Raquel stood there for a minute dumbfounded and speechless, this was an impossible to accomplish in just a matter of seconds especially for someone that was so old and frail. How, in a matter of seconds, was Hermes able to get down from his desk, go find the books that probably were scatter throughout the library, climb back up to desk and be there in a matter of seconds.  It almost appear to Raquel that time stood still for Hermes to accomplish his task. Though this wasn’t the first time he had done this to her, her curiosity finally got the best of her.

“Hermes, I know that I have asked you timeless times before but how could you find these books so quickly, your kind of old and um… frail.”

As Hermes stoically look down from his perch, Raquel could see that he was just about to read her the riot act but before he could, she looked down at the ground and said, “I’m sorry Hermes if I hurt your feelings, that speed at what you can do things amazes me and I guess my curiosity made me disrespected and I…am really sorry.”

The deceitfulness of her request and the need to find out the truth regardless of the cost finally caught up with her and like any twelve-year-old the pressure finally mounted to be too much.

Hermes could hear the regret in her voice and see a tear rolling down Raquel’s cheek.  Hermes climb down off his perch and came to see her at eye-level, though he needed a stool to see her eye to eye.  Hermes lift her chin, pulled a cloth from his pocket, wiped the tears away from her face and said,

“It’s ok missy, I forgive you, I know that you are reaching your teenage years and you think you either need to know everything or think you know everything, sometimes we should stop worrying about what other people think any only care about we what think about ourselves.”

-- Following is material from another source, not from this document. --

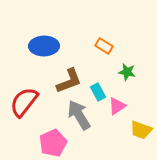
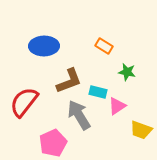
cyan rectangle: rotated 48 degrees counterclockwise
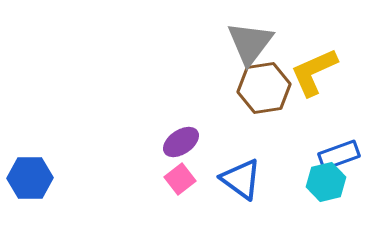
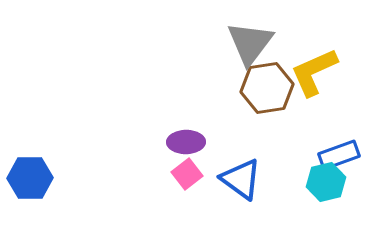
brown hexagon: moved 3 px right
purple ellipse: moved 5 px right; rotated 33 degrees clockwise
pink square: moved 7 px right, 5 px up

Raquel couldn’t image that Hermes understood her dilemma but appreciate the fact that he tried to comfort her.  Raquel collected the books, thanked Hermes for the help and understanding and headed to a large oak table to begin the task of proving that Santa Claus doesn’t exist.

As Raquel walked away, a voice came from the shadows of the perch, “…as I told you before Hermes, she will either be our savoir or our downfall.  Either way life will never be the same.”

“Should I do anything about this,” Hermes queried.

“No. This is no longer in our control and no persuasion or magic can change this course, our future is in Raquel’s hands.”

“I understand,” sighed in response.

“Don’t worry my old friend, Fluer and Dori Patek raised her right.”

“She isn’t the one I’m worried about, its…”, Hermes words trailed off in fear.

“I know, I know…” the voice quietly whispered.